[Work instructions] Reproduce every line of the entries below exactly, substituting "catalog" for "catalogue" wherever it occurs and leaving everything else unchanged.

[Given records]
>>>

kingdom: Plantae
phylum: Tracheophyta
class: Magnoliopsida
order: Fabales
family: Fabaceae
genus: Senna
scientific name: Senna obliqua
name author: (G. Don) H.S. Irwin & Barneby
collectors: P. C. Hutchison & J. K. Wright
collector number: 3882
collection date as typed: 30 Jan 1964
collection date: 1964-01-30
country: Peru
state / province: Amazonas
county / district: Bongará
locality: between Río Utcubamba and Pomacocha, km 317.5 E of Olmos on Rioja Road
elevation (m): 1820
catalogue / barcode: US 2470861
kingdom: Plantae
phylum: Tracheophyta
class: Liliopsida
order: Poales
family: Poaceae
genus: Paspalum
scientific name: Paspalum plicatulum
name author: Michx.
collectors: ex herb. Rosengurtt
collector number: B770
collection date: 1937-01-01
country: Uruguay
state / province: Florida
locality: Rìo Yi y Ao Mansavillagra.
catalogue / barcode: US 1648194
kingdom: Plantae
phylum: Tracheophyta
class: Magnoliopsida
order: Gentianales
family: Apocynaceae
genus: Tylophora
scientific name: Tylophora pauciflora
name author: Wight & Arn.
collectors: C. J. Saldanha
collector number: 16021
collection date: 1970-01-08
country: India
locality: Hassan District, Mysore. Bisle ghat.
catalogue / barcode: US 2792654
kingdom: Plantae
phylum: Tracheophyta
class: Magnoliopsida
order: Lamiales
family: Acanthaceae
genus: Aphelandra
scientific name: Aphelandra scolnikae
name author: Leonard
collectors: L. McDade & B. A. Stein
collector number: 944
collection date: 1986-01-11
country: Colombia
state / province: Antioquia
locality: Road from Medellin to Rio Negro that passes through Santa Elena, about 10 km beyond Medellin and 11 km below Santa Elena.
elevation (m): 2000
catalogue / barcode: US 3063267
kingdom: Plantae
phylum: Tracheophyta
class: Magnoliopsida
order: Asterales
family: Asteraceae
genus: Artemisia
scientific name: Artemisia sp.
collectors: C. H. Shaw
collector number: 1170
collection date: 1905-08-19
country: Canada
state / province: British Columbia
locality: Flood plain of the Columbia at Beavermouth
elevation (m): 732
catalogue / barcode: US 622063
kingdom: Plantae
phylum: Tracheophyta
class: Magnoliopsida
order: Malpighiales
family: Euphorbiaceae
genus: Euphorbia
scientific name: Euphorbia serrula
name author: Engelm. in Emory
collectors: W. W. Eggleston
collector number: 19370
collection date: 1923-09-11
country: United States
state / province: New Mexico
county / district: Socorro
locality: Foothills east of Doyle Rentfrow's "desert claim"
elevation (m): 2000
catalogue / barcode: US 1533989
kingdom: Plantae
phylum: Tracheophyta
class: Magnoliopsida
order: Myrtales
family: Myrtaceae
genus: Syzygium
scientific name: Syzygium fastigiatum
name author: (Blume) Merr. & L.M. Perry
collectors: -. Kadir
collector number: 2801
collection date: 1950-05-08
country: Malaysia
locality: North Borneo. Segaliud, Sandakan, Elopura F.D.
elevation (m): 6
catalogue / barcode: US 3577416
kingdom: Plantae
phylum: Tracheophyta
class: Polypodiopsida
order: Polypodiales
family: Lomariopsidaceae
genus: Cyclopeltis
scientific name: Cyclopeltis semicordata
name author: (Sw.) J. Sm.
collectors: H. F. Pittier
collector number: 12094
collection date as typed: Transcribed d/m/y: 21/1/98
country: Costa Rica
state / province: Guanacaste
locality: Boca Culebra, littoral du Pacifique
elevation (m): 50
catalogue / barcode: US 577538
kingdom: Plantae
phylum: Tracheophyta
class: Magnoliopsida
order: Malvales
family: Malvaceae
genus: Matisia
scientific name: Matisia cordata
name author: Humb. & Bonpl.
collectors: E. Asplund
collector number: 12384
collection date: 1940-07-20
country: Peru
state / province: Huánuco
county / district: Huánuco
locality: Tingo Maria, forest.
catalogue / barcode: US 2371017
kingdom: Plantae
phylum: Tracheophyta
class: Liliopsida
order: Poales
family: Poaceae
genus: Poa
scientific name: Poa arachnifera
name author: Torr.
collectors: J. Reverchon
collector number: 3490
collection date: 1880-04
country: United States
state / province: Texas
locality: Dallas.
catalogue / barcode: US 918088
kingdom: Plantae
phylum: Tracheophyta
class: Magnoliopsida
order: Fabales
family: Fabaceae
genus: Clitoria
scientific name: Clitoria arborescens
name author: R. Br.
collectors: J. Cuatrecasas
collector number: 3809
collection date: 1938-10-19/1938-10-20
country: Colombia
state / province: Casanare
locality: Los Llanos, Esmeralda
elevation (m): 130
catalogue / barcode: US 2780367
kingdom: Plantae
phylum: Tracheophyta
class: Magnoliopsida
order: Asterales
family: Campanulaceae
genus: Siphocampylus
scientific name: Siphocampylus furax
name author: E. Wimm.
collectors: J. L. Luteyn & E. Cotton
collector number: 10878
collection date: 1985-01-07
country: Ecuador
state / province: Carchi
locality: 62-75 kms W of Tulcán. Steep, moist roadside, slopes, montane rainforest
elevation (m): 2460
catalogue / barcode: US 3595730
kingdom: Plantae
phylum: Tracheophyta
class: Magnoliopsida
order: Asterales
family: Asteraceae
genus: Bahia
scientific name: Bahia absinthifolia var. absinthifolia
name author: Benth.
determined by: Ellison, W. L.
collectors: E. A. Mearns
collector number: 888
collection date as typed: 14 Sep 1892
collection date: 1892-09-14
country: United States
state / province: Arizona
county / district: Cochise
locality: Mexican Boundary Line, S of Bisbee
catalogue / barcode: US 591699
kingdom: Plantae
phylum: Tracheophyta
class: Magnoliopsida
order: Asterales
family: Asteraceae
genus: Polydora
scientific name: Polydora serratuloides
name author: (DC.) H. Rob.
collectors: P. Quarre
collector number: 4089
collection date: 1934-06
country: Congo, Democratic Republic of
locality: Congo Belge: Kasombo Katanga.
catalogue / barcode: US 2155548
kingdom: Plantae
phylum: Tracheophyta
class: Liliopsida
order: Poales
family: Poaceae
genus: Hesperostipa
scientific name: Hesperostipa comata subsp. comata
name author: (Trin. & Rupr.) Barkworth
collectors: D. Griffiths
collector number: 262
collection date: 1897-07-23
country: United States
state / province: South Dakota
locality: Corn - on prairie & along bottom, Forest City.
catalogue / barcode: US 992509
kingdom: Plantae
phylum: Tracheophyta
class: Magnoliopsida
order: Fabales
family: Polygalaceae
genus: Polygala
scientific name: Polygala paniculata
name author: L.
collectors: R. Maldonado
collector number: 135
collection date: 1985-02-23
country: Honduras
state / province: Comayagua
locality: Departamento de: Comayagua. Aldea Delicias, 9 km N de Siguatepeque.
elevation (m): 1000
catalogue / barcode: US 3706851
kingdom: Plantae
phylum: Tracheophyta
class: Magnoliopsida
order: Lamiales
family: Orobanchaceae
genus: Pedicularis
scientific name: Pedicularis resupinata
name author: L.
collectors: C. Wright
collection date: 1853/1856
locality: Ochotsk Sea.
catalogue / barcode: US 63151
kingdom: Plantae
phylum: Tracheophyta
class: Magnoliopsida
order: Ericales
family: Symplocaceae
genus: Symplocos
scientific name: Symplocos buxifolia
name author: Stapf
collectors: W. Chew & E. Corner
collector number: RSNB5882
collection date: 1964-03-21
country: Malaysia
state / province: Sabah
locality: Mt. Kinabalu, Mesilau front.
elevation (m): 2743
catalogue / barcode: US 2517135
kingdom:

<<<

[Output for this exercise]
kingdom: Plantae
phylum: Tracheophyta
class: Magnoliopsida
order: Fabales
family: Fabaceae
genus: Senna
scientific name: Senna obliqua
name author: (G. Don) H.S. Irwin & Barneby
collectors: P. C. Hutchison & J. K. Wright
collector number: 3882
collection date as typed: 30 Jan 1964
collection date: 1964-01-30
country: Peru
state / province: Amazonas
county / district: Bongará
locality: between Río Utcubamba and Pomacocha, km 317.5 E of Olmos on Rioja Road
elevation (m): 1820
catalog / barcode: US 2470861
kingdom: Plantae
phylum: Tracheophyta
class: Liliopsida
order: Poales
family: Poaceae
genus: Paspalum
scientific name: Paspalum plicatulum
name author: Michx.
collectors: ex herb. Rosengurtt
collector number: B770
collection date: 1937-01-01
country: Uruguay
state / province: Florida
locality: Rìo Yi y Ao Mansavillagra.
catalog / barcode: US 1648194
kingdom: Plantae
phylum: Tracheophyta
class: Magnoliopsida
order: Gentianales
family: Apocynaceae
genus: Tylophora
scientific name: Tylophora pauciflora
name author: Wight & Arn.
collectors: C. J. Saldanha
collector number: 16021
collection date: 1970-01-08
country: India
locality: Hassan District, Mysore. Bisle ghat.
catalog / barcode: US 2792654
kingdom: Plantae
phylum: Tracheophyta
class: Magnoliopsida
order: Lamiales
family: Acanthaceae
genus: Aphelandra
scientific name: Aphelandra scolnikae
name author: Leonard
collectors: L. McDade & B. A. Stein
collector number: 944
collection date: 1986-01-11
country: Colombia
state / province: Antioquia
locality: Road from Medellin to Rio Negro that passes through Santa Elena, about 10 km beyond Medellin and 11 km below Santa Elena.
elevation (m): 2000
catalog / barcode: US 3063267
kingdom: Plantae
phylum: Tracheophyta
class: Magnoliopsida
order: Asterales
family: Asteraceae
genus: Artemisia
scientific name: Artemisia sp.
collectors: C. H. Shaw
collector number: 1170
collection date: 1905-08-19
country: Canada
state / province: British Columbia
locality: Flood plain of the Columbia at Beavermouth
elevation (m): 732
catalog / barcode: US 622063
kingdom: Plantae
phylum: Tracheophyta
class: Magnoliopsida
order: Malpighiales
family: Euphorbiaceae
genus: Euphorbia
scientific name: Euphorbia serrula
name author: Engelm. in Emory
collectors: W. W. Eggleston
collector number: 19370
collection date: 1923-09-11
country: United States
state / province: New Mexico
county / district: Socorro
locality: Foothills east of Doyle Rentfrow's "desert claim"
elevation (m): 2000
catalog / barcode: US 1533989
kingdom: Plantae
phylum: Tracheophyta
class: Magnoliopsida
order: Myrtales
family: Myrtaceae
genus: Syzygium
scientific name: Syzygium fastigiatum
name author: (Blume) Merr. & L.M. Perry
collectors: -. Kadir
collector number: 2801
collection date: 1950-05-08
country: Malaysia
locality: North Borneo. Segaliud, Sandakan, Elopura F.D.
elevation (m): 6
catalog / barcode: US 3577416
kingdom: Plantae
phylum: Tracheophyta
class: Polypodiopsida
order: Polypodiales
family: Lomariopsidaceae
genus: Cyclopeltis
scientific name: Cyclopeltis semicordata
name author: (Sw.) J. Sm.
collectors: H. F. Pittier
collector number: 12094
collection date as typed: Transcribed d/m/y: 21/1/98
country: Costa Rica
state / province: Guanacaste
locality: Boca Culebra, littoral du Pacifique
elevation (m): 50
catalog / barcode: US 577538
kingdom: Plantae
phylum: Tracheophyta
class: Magnoliopsida
order: Malvales
family: Malvaceae
genus: Matisia
scientific name: Matisia cordata
name author: Humb. & Bonpl.
collectors: E. Asplund
collector number: 12384
collection date: 1940-07-20
country: Peru
state / province: Huánuco
county / district: Huánuco
locality: Tingo Maria, forest.
catalog / barcode: US 2371017
kingdom: Plantae
phylum: Tracheophyta
class: Liliopsida
order: Poales
family: Poaceae
genus: Poa
scientific name: Poa arachnifera
name author: Torr.
collectors: J. Reverchon
collector number: 3490
collection date: 1880-04
country: United States
state / province: Texas
locality: Dallas.
catalog / barcode: US 918088
kingdom: Plantae
phylum: Tracheophyta
class: Magnoliopsida
order: Fabales
family: Fabaceae
genus: Clitoria
scientific name: Clitoria arborescens
name author: R. Br.
collectors: J. Cuatrecasas
collector number: 3809
collection date: 1938-10-19/1938-10-20
country: Colombia
state / province: Casanare
locality: Los Llanos, Esmeralda
elevation (m): 130
catalog / barcode: US 2780367
kingdom: Plantae
phylum: Tracheophyta
class: Magnoliopsida
order: Asterales
family: Campanulaceae
genus: Siphocampylus
scientific name: Siphocampylus furax
name author: E. Wimm.
collectors: J. L. Luteyn & E. Cotton
collector number: 10878
collection date: 1985-01-07
country: Ecuador
state / province: Carchi
locality: 62-75 kms W of Tulcán. Steep, moist roadside, slopes, montane rainforest
elevation (m): 2460
catalog / barcode: US 3595730
kingdom: Plantae
phylum: Tracheophyta
class: Magnoliopsida
order: Asterales
family: Asteraceae
genus: Bahia
scientific name: Bahia absinthifolia var. absinthifolia
name author: Benth.
determined by: Ellison, W. L.
collectors: E. A. Mearns
collector number: 888
collection date as typed: 14 Sep 1892
collection date: 1892-09-14
country: United States
state / province: Arizona
county / district: Cochise
locality: Mexican Boundary Line, S of Bisbee
catalog / barcode: US 591699
kingdom: Plantae
phylum: Tracheophyta
class: Magnoliopsida
order: Asterales
family: Asteraceae
genus: Polydora
scientific name: Polydora serratuloides
name author: (DC.) H. Rob.
collectors: P. Quarre
collector number: 4089
collection date: 1934-06
country: Congo, Democratic Republic of
locality: Congo Belge: Kasombo Katanga.
catalog / barcode: US 2155548
kingdom: Plantae
phylum: Tracheophyta
class: Liliopsida
order: Poales
family: Poaceae
genus: Hesperostipa
scientific name: Hesperostipa comata subsp. comata
name author: (Trin. & Rupr.) Barkworth
collectors: D. Griffiths
collector number: 262
collection date: 1897-07-23
country: United States
state / province: South Dakota
locality: Corn - on prairie & along bottom, Forest City.
catalog / barcode: US 992509
kingdom: Plantae
phylum: Tracheophyta
class: Magnoliopsida
order: Fabales
family: Polygalaceae
genus: Polygala
scientific name: Polygala paniculata
name author: L.
collectors: R. Maldonado
collector number: 135
collection date: 1985-02-23
country: Honduras
state / province: Comayagua
locality: Departamento de: Comayagua. Aldea Delicias, 9 km N de Siguatepeque.
elevation (m): 1000
catalog / barcode: US 3706851
kingdom: Plantae
phylum: Tracheophyta
class: Magnoliopsida
order: Lamiales
family: Orobanchaceae
genus: Pedicularis
scientific name: Pedicularis resupinata
name author: L.
collectors: C. Wright
collection date: 1853/1856
locality: Ochotsk Sea.
catalog / barcode: US 63151
kingdom: Plantae
phylum: Tracheophyta
class: Magnoliopsida
order: Ericales
family: Symplocaceae
genus: Symplocos
scientific name: Symplocos buxifolia
name author: Stapf
collectors: W. Chew & E. Corner
collector number: RSNB5882
collection date: 1964-03-21
country: Malaysia
state / province: Sabah
locality: Mt. Kinabalu, Mesilau front.
elevation (m): 2743
catalog / barcode: US 2517135
kingdom:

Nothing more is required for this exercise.